▶ [Direction]:
Update the rows below by replacing "Please count" with "Count" wherever it appears, and keep everything else the same. Leave the picture lines out of your answer.

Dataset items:
>> start

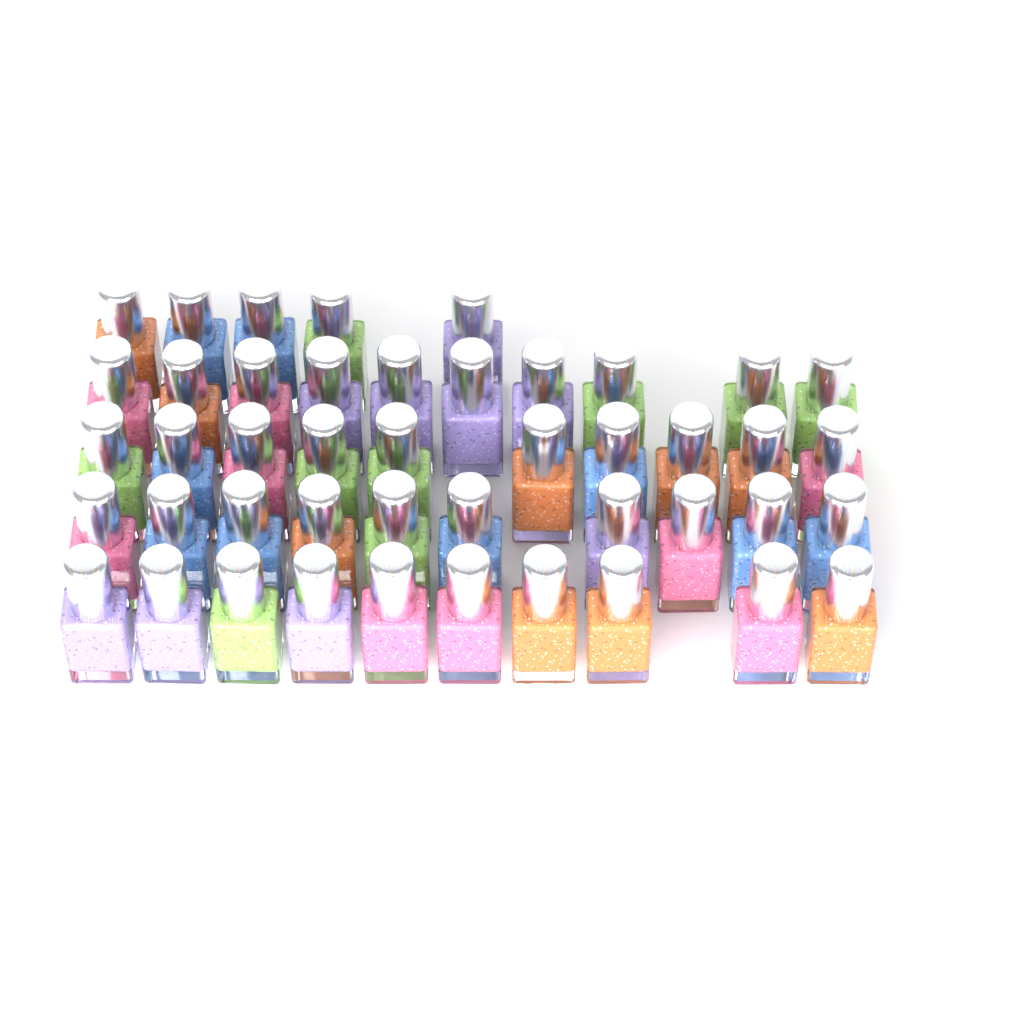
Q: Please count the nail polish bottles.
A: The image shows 45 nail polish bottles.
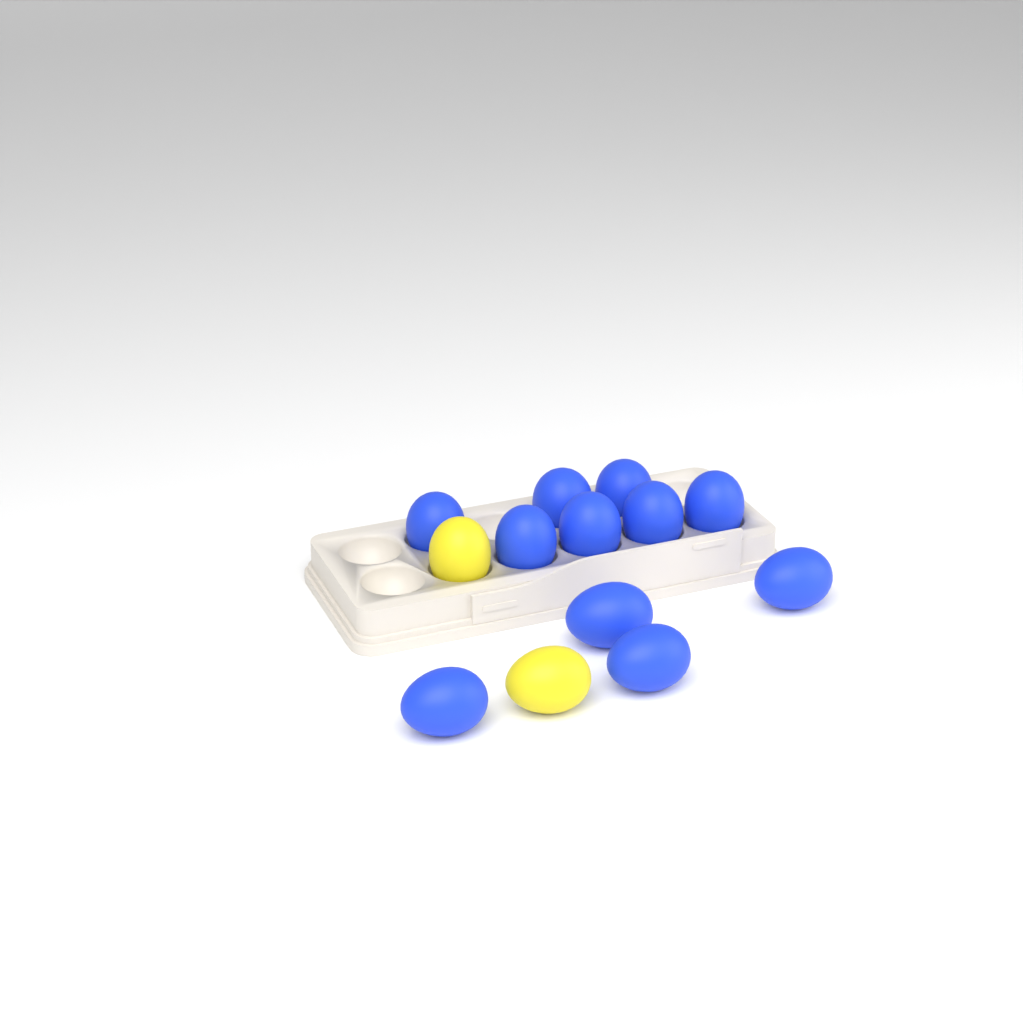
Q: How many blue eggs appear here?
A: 11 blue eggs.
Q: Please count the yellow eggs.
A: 2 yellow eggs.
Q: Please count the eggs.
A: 13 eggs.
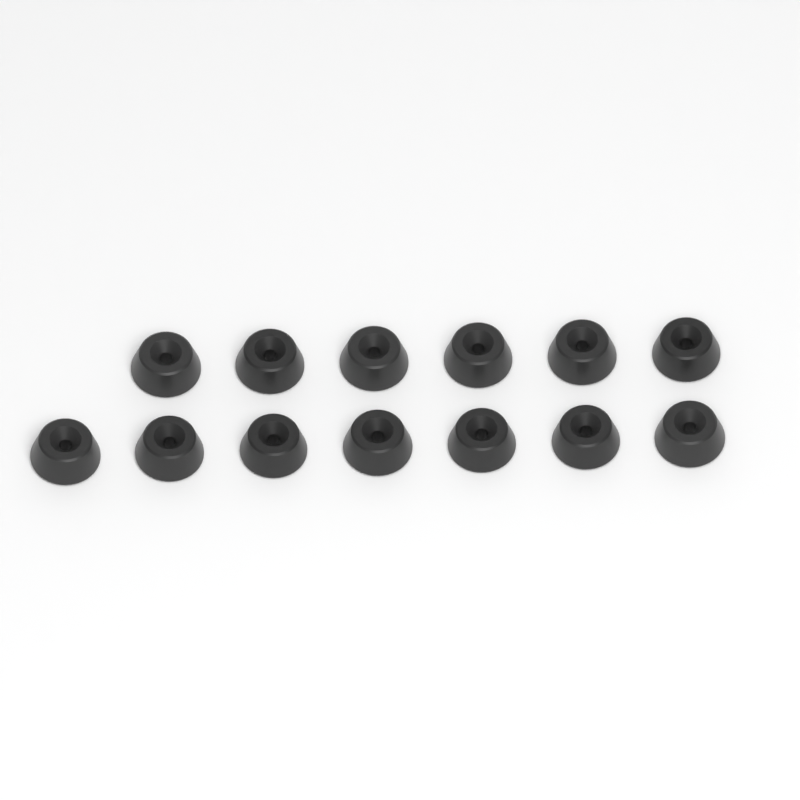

>> end

▶ [Worked solution]:
Q: Count the nail polish bottles.
A: The image shows 45 nail polish bottles.
Q: How many blue eggs appear here?
A: 11 blue eggs.
Q: Count the yellow eggs.
A: 2 yellow eggs.
Q: Count the eggs.
A: 13 eggs.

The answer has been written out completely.